- **REQUIREMENT**
Which of the lines in the listing that follows hold "seen"? Pull each one out.

#### SOURCE MATERIAL ####

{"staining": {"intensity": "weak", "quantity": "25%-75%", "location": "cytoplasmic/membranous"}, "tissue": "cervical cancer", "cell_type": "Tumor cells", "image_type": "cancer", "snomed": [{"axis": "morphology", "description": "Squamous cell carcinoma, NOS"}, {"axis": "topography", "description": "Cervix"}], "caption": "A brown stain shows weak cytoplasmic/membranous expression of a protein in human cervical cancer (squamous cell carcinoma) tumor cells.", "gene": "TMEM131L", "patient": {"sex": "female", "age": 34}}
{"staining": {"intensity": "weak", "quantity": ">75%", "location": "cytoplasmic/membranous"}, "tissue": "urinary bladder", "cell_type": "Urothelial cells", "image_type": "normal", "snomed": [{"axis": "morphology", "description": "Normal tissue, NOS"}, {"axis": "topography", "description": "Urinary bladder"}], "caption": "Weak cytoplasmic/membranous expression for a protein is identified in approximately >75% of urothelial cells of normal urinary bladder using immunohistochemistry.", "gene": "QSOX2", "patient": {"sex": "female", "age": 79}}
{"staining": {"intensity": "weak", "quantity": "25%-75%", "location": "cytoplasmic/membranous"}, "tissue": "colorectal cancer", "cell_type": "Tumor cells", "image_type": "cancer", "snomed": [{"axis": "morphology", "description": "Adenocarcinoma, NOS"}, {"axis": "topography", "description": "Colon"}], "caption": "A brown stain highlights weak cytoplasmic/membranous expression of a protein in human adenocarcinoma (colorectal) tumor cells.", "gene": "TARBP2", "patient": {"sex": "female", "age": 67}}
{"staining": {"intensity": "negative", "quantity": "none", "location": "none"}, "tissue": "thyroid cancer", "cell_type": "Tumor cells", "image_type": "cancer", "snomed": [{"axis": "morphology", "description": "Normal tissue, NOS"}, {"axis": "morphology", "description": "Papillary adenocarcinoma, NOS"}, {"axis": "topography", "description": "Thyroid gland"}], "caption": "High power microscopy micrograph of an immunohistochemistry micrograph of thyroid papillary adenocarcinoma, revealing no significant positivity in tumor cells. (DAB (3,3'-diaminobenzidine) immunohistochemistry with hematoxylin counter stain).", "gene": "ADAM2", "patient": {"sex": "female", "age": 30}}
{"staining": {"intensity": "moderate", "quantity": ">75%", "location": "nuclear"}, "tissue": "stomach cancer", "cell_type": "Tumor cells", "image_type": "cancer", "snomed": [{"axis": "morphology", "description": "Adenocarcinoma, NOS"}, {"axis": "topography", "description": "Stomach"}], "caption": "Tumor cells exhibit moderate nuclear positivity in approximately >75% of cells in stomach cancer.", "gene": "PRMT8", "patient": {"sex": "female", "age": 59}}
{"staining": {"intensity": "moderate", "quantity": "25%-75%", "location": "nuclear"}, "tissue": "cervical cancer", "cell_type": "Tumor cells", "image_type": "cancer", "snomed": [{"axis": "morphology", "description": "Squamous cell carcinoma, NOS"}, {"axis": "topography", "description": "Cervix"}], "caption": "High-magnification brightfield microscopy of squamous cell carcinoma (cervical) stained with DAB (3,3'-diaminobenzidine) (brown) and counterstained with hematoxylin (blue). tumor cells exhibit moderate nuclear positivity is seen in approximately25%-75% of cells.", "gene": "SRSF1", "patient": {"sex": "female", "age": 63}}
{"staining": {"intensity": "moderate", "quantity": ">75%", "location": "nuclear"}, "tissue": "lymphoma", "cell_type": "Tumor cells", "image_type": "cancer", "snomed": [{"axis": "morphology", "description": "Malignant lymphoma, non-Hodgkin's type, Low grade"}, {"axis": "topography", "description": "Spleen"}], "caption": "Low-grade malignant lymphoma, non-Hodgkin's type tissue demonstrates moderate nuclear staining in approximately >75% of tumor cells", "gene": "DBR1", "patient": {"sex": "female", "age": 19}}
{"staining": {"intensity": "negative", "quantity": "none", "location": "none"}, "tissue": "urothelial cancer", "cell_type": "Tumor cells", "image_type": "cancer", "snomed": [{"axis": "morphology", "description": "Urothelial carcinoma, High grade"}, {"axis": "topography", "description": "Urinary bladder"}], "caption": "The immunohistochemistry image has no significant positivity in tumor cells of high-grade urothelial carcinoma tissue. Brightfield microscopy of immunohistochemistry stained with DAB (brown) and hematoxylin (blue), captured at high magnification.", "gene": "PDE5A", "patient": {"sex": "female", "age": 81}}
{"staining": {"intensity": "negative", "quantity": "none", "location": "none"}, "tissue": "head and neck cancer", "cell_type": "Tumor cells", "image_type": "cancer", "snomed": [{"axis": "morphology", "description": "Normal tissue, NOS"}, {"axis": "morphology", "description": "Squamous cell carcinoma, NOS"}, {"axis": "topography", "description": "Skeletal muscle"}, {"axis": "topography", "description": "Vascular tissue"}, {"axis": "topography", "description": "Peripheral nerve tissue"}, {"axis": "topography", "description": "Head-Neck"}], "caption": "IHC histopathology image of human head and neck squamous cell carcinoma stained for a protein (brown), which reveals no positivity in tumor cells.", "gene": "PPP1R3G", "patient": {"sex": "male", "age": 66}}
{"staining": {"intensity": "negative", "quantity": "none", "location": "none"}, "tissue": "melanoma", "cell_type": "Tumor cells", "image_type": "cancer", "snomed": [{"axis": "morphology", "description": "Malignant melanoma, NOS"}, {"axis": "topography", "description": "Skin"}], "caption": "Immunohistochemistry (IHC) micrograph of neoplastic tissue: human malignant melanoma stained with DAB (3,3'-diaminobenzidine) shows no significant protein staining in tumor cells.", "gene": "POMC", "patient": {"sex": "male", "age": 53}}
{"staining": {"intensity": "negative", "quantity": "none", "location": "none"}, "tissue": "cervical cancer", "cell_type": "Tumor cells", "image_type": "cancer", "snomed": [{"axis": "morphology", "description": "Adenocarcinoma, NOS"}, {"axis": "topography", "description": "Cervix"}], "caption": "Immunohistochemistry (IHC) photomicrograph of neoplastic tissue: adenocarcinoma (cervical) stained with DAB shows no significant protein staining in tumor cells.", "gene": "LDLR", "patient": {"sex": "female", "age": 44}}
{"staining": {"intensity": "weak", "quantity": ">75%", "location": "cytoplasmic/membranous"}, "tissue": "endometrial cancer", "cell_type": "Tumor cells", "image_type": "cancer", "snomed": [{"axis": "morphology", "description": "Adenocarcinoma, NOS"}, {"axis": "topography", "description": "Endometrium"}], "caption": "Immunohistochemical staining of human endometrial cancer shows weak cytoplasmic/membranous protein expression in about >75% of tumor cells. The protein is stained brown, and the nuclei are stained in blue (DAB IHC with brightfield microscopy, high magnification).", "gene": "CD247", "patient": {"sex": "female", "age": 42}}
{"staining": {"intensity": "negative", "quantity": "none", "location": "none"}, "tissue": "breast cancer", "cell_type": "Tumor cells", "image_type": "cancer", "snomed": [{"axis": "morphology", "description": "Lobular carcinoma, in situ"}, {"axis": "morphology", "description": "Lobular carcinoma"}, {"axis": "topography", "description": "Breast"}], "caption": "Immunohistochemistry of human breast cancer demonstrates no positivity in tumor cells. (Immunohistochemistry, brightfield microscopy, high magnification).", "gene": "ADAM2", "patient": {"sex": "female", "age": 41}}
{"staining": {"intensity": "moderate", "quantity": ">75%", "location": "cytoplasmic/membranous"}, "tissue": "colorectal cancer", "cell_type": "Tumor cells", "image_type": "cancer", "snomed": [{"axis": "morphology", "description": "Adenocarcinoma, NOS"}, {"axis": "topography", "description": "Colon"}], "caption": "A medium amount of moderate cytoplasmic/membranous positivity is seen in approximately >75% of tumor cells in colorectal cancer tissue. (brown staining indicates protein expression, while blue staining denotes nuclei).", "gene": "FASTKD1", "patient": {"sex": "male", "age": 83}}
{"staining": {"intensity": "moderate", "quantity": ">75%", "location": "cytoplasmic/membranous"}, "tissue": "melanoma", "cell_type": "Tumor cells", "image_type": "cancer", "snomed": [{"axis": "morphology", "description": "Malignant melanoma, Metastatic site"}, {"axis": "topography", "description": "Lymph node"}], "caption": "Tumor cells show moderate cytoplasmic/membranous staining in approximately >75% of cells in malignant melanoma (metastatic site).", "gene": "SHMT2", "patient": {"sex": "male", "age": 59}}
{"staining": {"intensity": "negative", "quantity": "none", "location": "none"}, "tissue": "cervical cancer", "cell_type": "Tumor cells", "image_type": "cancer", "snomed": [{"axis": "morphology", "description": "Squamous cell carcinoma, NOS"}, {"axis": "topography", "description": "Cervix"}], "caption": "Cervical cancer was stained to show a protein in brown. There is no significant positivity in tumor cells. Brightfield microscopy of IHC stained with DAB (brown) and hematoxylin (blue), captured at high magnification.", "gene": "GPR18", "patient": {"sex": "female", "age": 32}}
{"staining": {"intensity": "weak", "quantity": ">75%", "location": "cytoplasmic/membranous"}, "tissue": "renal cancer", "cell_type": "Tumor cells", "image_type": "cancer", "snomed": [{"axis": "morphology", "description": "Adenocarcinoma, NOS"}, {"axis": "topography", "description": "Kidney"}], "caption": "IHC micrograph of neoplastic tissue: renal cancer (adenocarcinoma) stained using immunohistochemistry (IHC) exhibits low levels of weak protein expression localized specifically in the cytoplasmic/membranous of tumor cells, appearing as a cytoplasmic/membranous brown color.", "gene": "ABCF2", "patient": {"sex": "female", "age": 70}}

####

- **RESULT OF THIS EXERCISE**
{"staining": {"intensity": "moderate", "quantity": "25%-75%", "location": "nuclear"}, "tissue": "cervical cancer", "cell_type": "Tumor cells", "image_type": "cancer", "snomed": [{"axis": "morphology", "description": "Squamous cell carcinoma, NOS"}, {"axis": "topography", "description": "Cervix"}], "caption": "High-magnification brightfield microscopy of squamous cell carcinoma (cervical) stained with DAB (3,3'-diaminobenzidine) (brown) and counterstained with hematoxylin (blue). tumor cells exhibit moderate nuclear positivity is seen in approximately25%-75% of cells.", "gene": "SRSF1", "patient": {"sex": "female", "age": 63}}
{"staining": {"intensity": "moderate", "quantity": ">75%", "location": "cytoplasmic/membranous"}, "tissue": "colorectal cancer", "cell_type": "Tumor cells", "image_type": "cancer", "snomed": [{"axis": "morphology", "description": "Adenocarcinoma, NOS"}, {"axis": "topography", "description": "Colon"}], "caption": "A medium amount of moderate cytoplasmic/membranous positivity is seen in approximately >75% of tumor cells in colorectal cancer tissue. (brown staining indicates protein expression, while blue staining denotes nuclei).", "gene": "FASTKD1", "patient": {"sex": "male", "age": 83}}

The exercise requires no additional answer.